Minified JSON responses
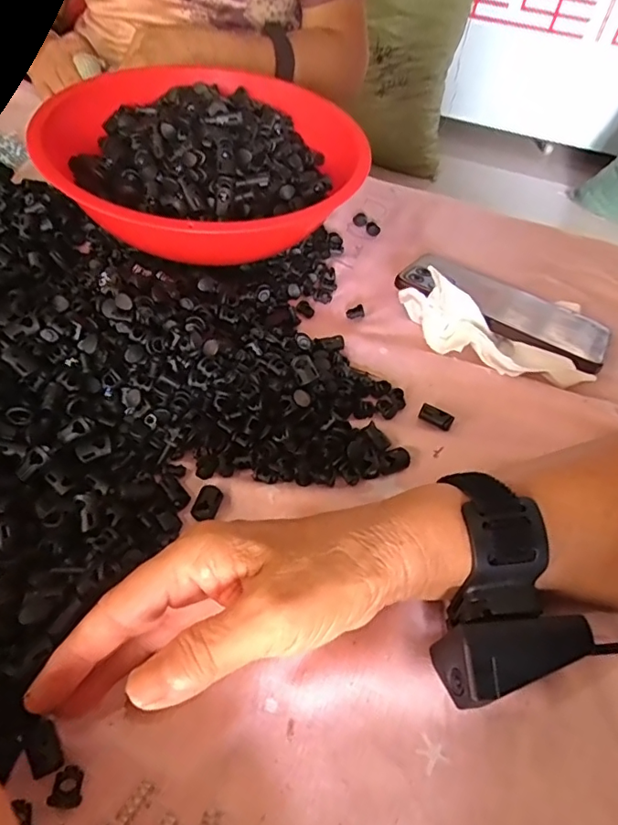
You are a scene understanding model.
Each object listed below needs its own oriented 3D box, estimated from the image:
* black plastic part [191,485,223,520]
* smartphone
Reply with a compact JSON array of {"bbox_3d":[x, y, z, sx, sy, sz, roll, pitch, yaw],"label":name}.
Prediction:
[{"bbox_3d":[-0.058,0.051,0.290,0.014,0.006,0.020,13,53,5],"label":"black plastic part"},{"bbox_3d":[0.150,-0.082,0.395,0.160,0.012,0.077,29,43,15],"label":"smartphone"}]

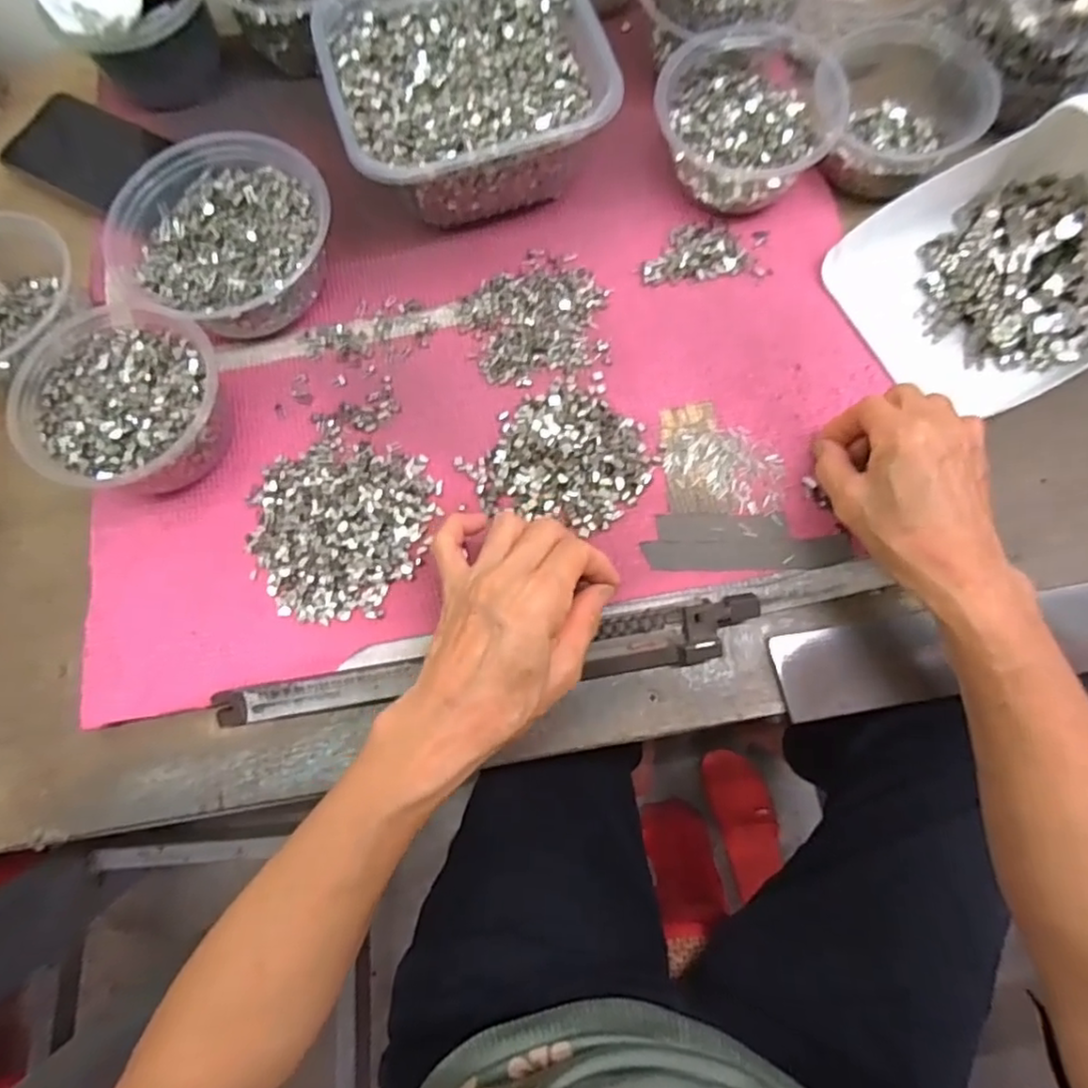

**Problem description**. Reproduce exactly, without any picture, the lines from the one bearing "Reply with a" to the last line of the records above.

**Result below**.
Reply with a compact JSON array of {"bbox_3d":[x, y, z, sx, sy, sz, roll, pitch, yaw],"label":name}.
Prediction:
[{"bbox_3d":[-0.058,0.051,0.290,0.014,0.006,0.020,13,53,5],"label":"black plastic part"},{"bbox_3d":[0.150,-0.082,0.395,0.160,0.012,0.077,29,43,15],"label":"smartphone"}]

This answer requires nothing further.